-- What needs to be done --
For every line below, restate it exactly and drop the images.

= = = = =

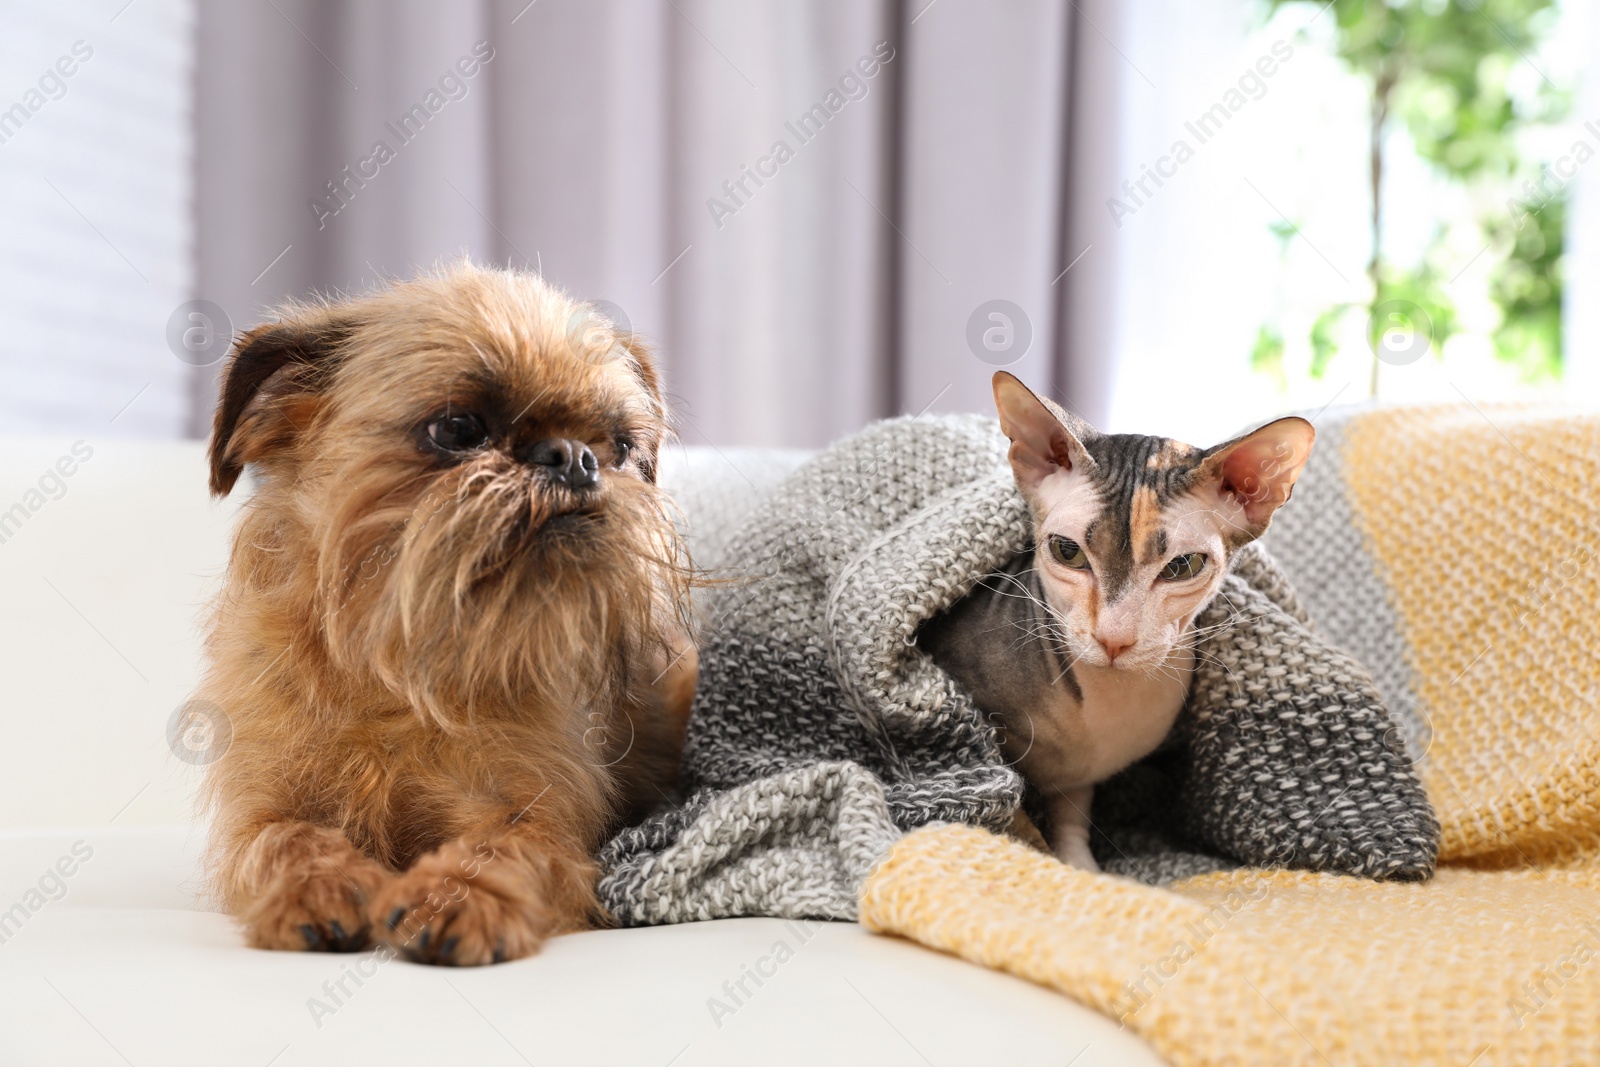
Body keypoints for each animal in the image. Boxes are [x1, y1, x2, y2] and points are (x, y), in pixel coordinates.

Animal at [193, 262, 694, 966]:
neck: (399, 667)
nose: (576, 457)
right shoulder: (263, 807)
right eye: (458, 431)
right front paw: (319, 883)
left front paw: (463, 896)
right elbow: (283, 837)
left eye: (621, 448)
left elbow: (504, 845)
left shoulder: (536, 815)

= = = = =

-- Expected answer --
Body keypoints for each animal in the image. Boxes are [x1, y1, x2, y2] and points are (x, y), in pixel coordinates.

Animal at [193, 262, 694, 966]:
neck: (399, 667)
nose: (576, 457)
right shoulder: (263, 807)
right eye: (458, 431)
right front paw: (319, 883)
left front paw: (463, 896)
right elbow: (283, 837)
left eye: (621, 448)
left elbow: (504, 845)
left shoulder: (536, 815)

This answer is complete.